Saved data entries -
==================================================
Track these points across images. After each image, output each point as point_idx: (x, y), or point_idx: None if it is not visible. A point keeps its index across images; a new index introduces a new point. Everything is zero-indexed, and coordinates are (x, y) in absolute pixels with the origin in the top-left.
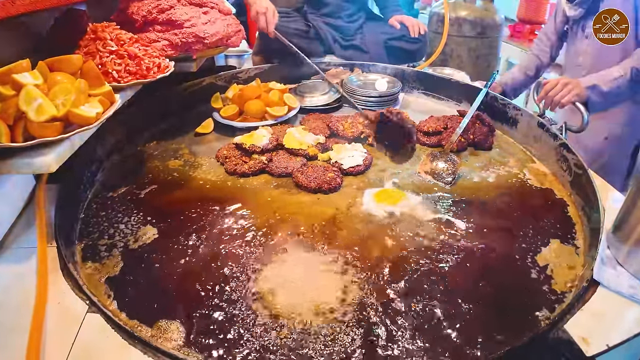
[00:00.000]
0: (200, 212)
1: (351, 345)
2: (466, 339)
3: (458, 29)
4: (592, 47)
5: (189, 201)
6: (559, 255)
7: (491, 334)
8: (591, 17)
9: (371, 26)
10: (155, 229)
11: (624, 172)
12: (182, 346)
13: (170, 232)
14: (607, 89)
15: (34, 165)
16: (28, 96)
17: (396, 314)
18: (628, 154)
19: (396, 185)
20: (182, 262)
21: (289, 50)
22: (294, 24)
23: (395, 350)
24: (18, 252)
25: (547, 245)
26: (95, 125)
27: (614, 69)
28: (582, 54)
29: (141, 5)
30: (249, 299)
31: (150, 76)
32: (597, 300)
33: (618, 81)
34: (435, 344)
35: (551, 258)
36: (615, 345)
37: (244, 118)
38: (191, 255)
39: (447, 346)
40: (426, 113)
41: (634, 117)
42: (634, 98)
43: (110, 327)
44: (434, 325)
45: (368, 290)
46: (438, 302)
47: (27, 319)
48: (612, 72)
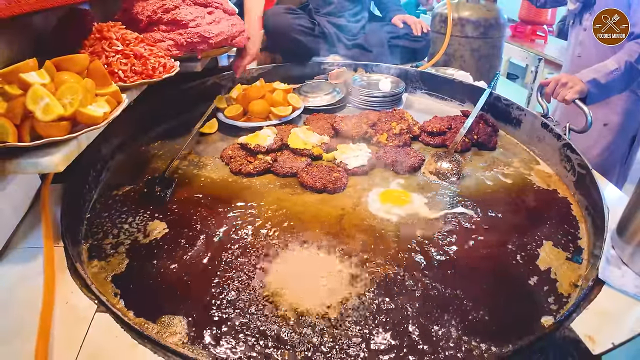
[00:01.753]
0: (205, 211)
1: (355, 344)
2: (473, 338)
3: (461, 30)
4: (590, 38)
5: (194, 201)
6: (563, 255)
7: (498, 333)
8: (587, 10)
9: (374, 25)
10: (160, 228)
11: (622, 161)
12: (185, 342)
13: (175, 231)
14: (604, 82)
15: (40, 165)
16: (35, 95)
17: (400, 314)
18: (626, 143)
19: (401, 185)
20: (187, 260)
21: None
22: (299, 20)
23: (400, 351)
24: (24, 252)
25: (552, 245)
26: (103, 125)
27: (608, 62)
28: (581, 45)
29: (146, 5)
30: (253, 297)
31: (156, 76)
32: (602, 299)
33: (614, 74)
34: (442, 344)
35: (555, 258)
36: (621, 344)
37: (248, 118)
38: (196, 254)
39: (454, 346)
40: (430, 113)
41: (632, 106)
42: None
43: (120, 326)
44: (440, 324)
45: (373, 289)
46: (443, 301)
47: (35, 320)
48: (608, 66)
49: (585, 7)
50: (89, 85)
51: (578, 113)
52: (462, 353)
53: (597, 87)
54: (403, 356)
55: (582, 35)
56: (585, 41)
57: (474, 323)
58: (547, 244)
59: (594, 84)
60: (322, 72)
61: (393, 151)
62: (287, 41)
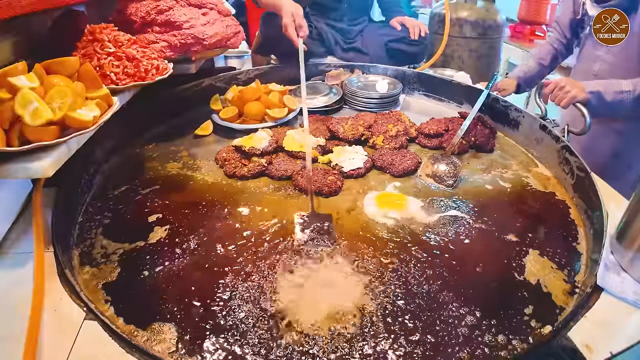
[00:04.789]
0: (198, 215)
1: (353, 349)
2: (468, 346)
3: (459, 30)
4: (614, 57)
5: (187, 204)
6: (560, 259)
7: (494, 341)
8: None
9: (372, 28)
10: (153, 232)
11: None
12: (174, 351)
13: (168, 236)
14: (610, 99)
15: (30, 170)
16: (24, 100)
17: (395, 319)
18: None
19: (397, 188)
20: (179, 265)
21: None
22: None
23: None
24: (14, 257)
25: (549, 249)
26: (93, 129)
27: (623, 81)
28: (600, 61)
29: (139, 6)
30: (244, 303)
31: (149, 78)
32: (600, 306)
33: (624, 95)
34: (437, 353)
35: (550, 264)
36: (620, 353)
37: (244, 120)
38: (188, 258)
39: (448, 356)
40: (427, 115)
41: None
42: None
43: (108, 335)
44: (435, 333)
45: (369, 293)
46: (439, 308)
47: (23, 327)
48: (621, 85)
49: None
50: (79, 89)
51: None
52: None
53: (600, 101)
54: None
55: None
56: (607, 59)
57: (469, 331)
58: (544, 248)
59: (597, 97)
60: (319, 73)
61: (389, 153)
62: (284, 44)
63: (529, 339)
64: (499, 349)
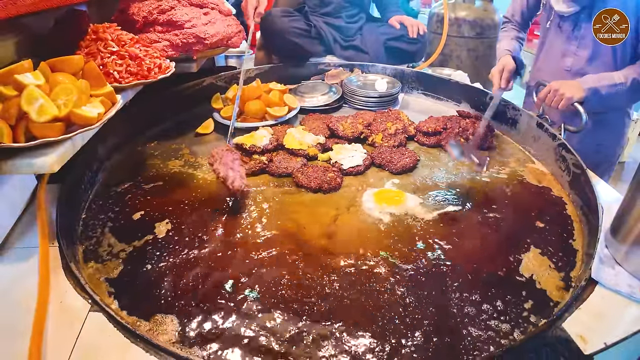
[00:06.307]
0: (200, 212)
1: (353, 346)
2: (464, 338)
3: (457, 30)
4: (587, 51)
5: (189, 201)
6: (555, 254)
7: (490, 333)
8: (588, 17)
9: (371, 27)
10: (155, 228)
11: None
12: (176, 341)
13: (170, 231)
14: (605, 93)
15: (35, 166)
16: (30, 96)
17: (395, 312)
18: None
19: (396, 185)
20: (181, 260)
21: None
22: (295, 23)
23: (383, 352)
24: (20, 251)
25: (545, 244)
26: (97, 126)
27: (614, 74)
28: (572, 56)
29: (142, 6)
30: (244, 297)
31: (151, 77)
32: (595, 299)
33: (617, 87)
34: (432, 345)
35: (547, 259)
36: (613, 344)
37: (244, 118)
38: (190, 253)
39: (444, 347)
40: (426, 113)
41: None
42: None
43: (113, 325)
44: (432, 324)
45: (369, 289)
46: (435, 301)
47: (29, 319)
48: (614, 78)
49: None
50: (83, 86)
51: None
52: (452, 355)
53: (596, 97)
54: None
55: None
==================================================
Brief - I would like the exact lines from the data above, starting with the one that holds "28: (582, 54)" and going on through the one that holds "53: (597, 87)", without the pictures.

Answer section -
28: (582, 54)
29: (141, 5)
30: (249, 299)
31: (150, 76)
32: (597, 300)
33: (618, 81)
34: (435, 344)
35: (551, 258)
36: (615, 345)
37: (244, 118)
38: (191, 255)
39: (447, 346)
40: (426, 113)
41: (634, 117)
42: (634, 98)
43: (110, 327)
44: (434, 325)
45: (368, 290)
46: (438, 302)
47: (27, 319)
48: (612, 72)
[00:01.753]
0: (205, 211)
1: (355, 344)
2: (473, 338)
3: (461, 30)
4: (590, 38)
5: (194, 201)
6: (563, 255)
7: (498, 333)
8: (587, 10)
9: (374, 25)
10: (160, 228)
11: (622, 161)
12: (185, 342)
13: (175, 231)
14: (604, 82)
15: (40, 165)
16: (35, 95)
17: (400, 314)
18: (626, 143)
19: (401, 185)
20: (187, 260)
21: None
22: (299, 20)
23: (400, 351)
24: (24, 252)
25: (552, 245)
26: (103, 125)
27: (608, 62)
28: (581, 45)
29: (146, 5)
30: (253, 297)
31: (156, 76)
32: (602, 299)
33: (614, 74)
34: (442, 344)
35: (555, 258)
36: (621, 344)
37: (248, 118)
38: (196, 254)
39: (454, 346)
40: (430, 113)
41: (632, 106)
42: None
43: (120, 326)
44: (440, 324)
45: (373, 289)
46: (443, 301)
47: (35, 320)
48: (608, 66)
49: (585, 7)
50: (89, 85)
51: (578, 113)
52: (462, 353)
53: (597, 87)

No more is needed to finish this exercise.